(Lander, Wyo.) – With the fate of the Wyoming State Winter Fair still to be determined, a group of more than 30 people gathered last week to discuss what’s working and what isn’t.
In an hour long meeting, a group of interested residents and potential volunteers shared their thoughts with the board that runs the fair. Earlier this month, the board announced they might have to cease operations. (Read more about the announcement here.)
Several in the group approved of the idea of the winter fair focusing on quality and not quantity. Right now the fair spans two weekends, spanning six days.
Board Chairman John Schumacher started the meeting by informing everyone about how the Winter Fair is put together each year. He said the annual trade fair usually takes $15,000-20,000 to put on and all proceeds go back to producing the next year’s event. He noted the many different volunteer positions needed to keep it going like a grant writer, judges for livestock shows, cleaning crews and more.
Schumacher himself said he couldn’t keep participating in the fair and that eventually new blood would have to take over.
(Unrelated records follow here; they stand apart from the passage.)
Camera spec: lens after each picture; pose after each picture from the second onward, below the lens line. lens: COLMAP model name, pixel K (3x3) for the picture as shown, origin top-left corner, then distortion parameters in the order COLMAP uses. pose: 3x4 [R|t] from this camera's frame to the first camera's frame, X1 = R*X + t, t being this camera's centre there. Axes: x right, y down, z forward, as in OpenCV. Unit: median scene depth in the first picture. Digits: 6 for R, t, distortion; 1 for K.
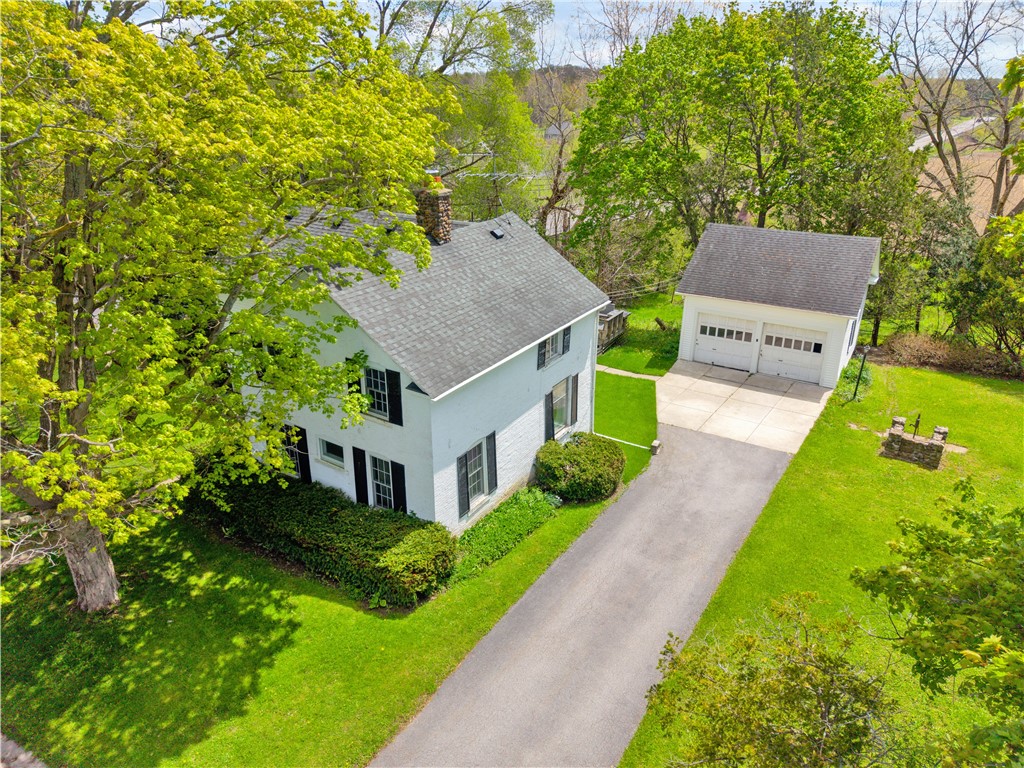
lens RADIAL K [[776.3, 0, 512.0], [0, 776.3, 384.0], [0, 0, 1]] dist [0.072697, -0.000788]
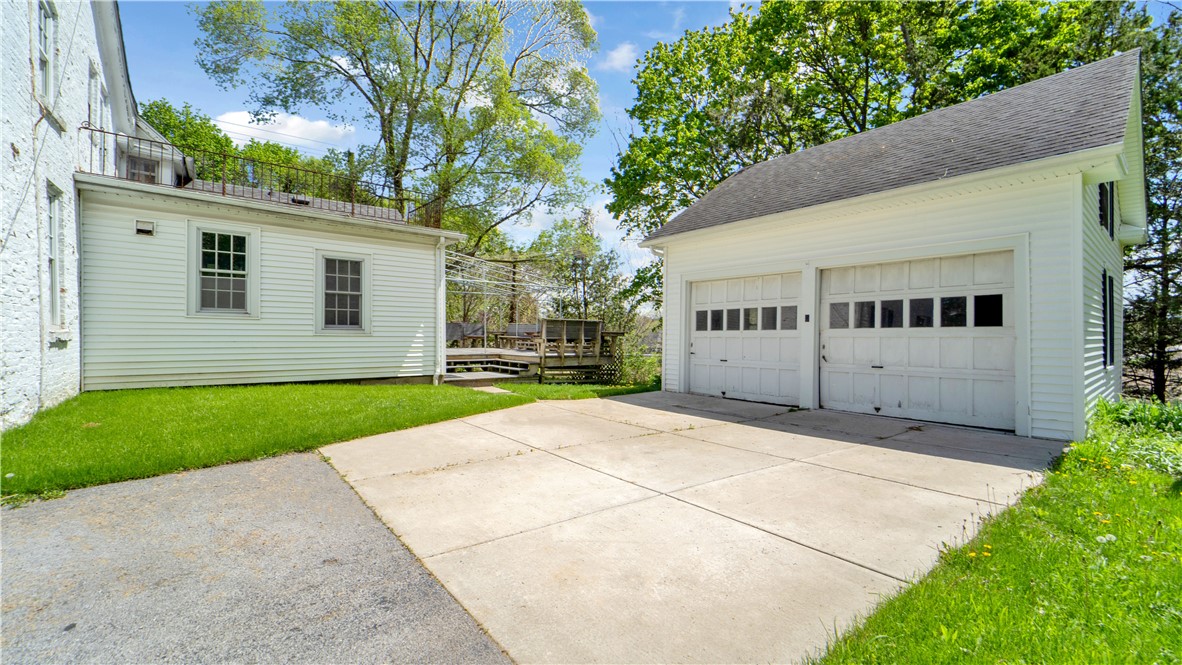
lens RADIAL K [[517.9, 0, 591.0], [0, 517.9, 332.5], [0, 0, 1]] dist [-0.000619, -0.000066]
pose [[0.945276, 0.004717, -0.326238, 0.435362], [-0.123572, 0.930583, -0.344595, 0.076782], [0.301966, 0.366051, 0.880240, 1.097608]]
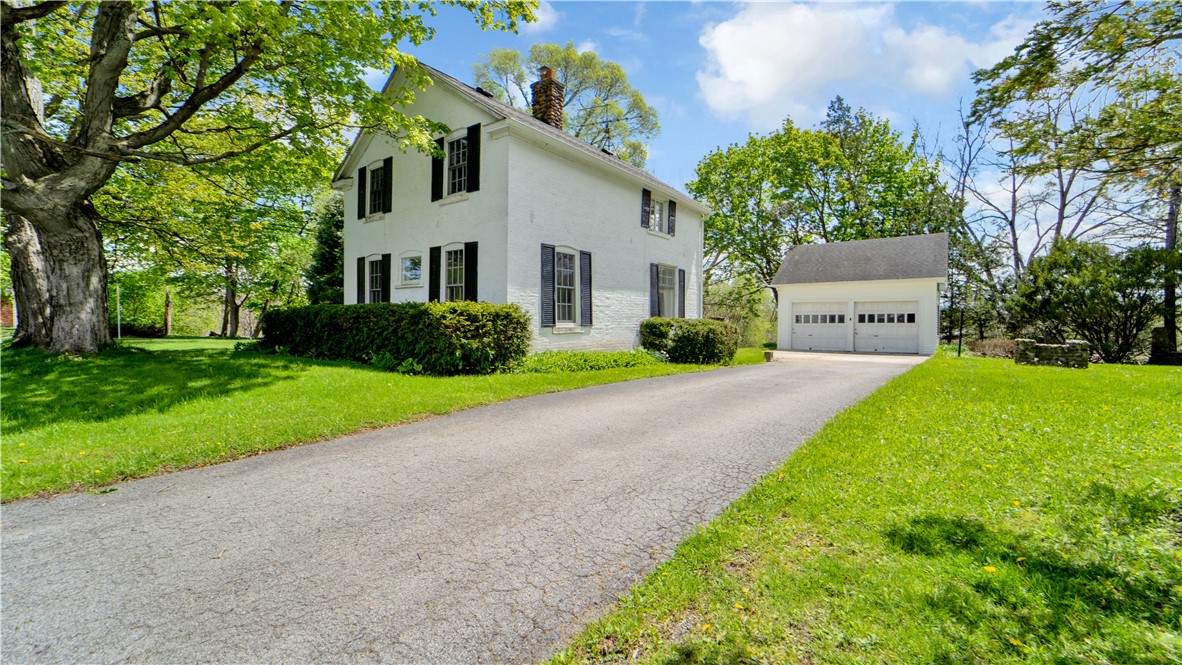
lens RADIAL K [[517.9, 0, 591.0], [0, 517.9, 332.5], [0, 0, 1]] dist [-0.000619, -0.000066]
pose [[0.995167, 0.014453, -0.097130, 0.035865], [-0.047288, 0.937403, -0.345022, 0.334487], [0.086063, 0.347947, 0.933556, 0.445732]]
No hard and fast decisions about the future of the fair were made, but another meeting was scheduled for 6 p.m. on Nov. 6. The date was set after several people said waiting a month was too long, and if new people were wanted to participate they would need more time to get up to speed.
Schumacher said in recent years there hasn’t been much participation from local youth agriculture groups. A parent of one student said the time of year, March, is difficult regarding other school related events like sports and with planning for events for later in the year like the Fremont County Fair. There was also mention that the Wild West Winter Carnival in Riverton has better beef prizes, and is likely one reason participation has waned.
Some attendees raised communication issues, noting that the local UW Extension Office was reportedly unaware of the winter fair’s shows, and Schumacher agreed more outreach needed to be done to communicate with 4H and FFA groups, but that a volunteer was needed to do that.
There was also noted a need for a new variety in entertainment opportunities. One man who said he had volunteered many times in the past said, “It got to the point that I could tell you what’s going on in my sleep.”
Others suggested pursuing more fundraising opportunities throughout the year, to keep up awareness and to help with income. Schumacher said historically the fair hasn’t done any mid-year fundraising.